Virtual docking of gallic acid to the AGDC1 crystal structure was performed with Molecular Operating Environment (MOE, http://www.chemcomp.com, Chemical Computing Group, Montreal, QC, Canada). A gallic acid conformation library was generated with Conformation Search. AGDC1 model was prepared by protonation at pH 6.5 and energy minimization. With Dock function, gallic acid conformations were docked onto the 4NC binding site, using default parameters in Triangle Matcher, and scored by London dG and GBVI/WSA dG.

Structural analysis

Structural figures were generated with PyMOL (www.pymol.org). Distance, angle, and buried surface were measured using PyMOL and Coot49. Structural alignments were conducted with PyMOL. The topology diagram was created with PDBsum44. Substrate channels were calculated with the CAVER PyMOL plugin29.

AGDC1 and PPP2 activity assay

Enzyme activity was measured by the decrease in time of the absorbance at 259 nm for GA16 (Acros Organics) or at 250 nm for PCA (Beantown Chemical, NH, USA), on a Shimadzu UV–VIS spectroscope (Kyoto, Japan), at 37 °C or RT. PCA UV-spectrum scan showed two peaks: one at 287 nm and another at 250 nm (Supplementary Fig. S10). The peak at 250 nm had an absorbance more than twice that at 288 nm, therefore PCA concentration change in time was monitored at 250 nm. In 50 mM KPi, pH 6.5, 0.5 mM GA or PCA had the corresponding absorbances (i.e. Abs259 nm for GA Abs250 nm for PCA) at ~ 0.8 (Supplementary Fig. S10, S11). For AGDC1, after testing different conditions (various concentrations of KPi, addition of salts: CoCl2, CaCl2, MgCl2, MnCl2, ZnCl2, or EDTA) we found optimal enzyme activity in 50 mM KPi, pH 6.5, and 250 µM CoCl2. For PPP2, the assay solution was the same as for AGDC1 but without CoCl2.The quartz cuvette (FireflySci, Inc., NY, USA) had 0.2 cm light path and 500 µl volume, limiting the maximum substrate concentration to ~ 0.5 mM. The assay volume was 500 µl and contained 0.5 mM GA or PCA. The reaction was started by the addition of purified AGDC1 (0.04 mg/ml when the assay was at 37 °C or 0.08 mg/ml at RT) or PPP2 (0.16 mg/ml at RT). The assay time was 100 s with 10 s delay.
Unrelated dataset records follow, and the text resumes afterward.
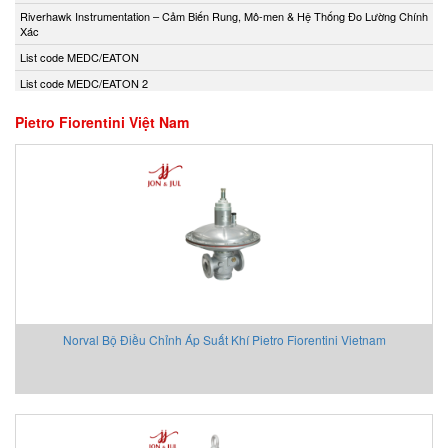
Andony/Nikkiso
Riverhawk Instrumentation – Cảm Biến Rung, Mô-men & Hệ Thống Đo Lường Chính
Xác
Anritsu
List code MEDC/EATON
Apex Dynamics
List code MEDC/EATON 2
Apiste
Apiste
Pietro Fiorentini Việt Nam
APLISENS S.A.
Aquametro
ARISTA
Aryung
As One
Asco Viet Nam
Assalub Vietnam
AT2E Vietnam
Norval Bộ Điều Chỉnh Áp Suất Khí Pietro Fiorentini Vietnam
Atos
ATRAX
Auma
AUTEC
For investigating enzyme activation by Co2+, we excluded 250 µM CoCl2 and titrated different concentrations of CoCl2. For 4-nitrocatechol inhibition we used 0.5 mM of the inhibitor. For activity pH optimum, the assay buffer was 50 mM KPi of pH 5.0, 6.0, 6.5, 7.0, or 8.0. Kinetic data was analyzed with GraphPad Prism (www.graphpad.com).

Size exclusion chromatography (SEC)

To determine the molecular weight of the PPP2, AGDC1, and AGDC1 E88A, samples of each protein were analyzed by size exclusion chromatography using a Superdex 200 10/300 (Cytiva, Marlborough, MA, USA) column mounted on a Bio-rad (Hercules, CA, USA) NGC chromatography system. SEC runs of the proteins were done in the presence (25 mM Tris 7.5, 50 mM KCl, 100 mM NaCl) or absence (25 mM Tris 7.5, 100 mM NaCl) of potassium. Bio-rad Gel Filtration Standard (catalog number 1511901) was used as a standard. All proteins eluted as a single peak. Chromatograms were analyzed and plotted using a home-written Python script.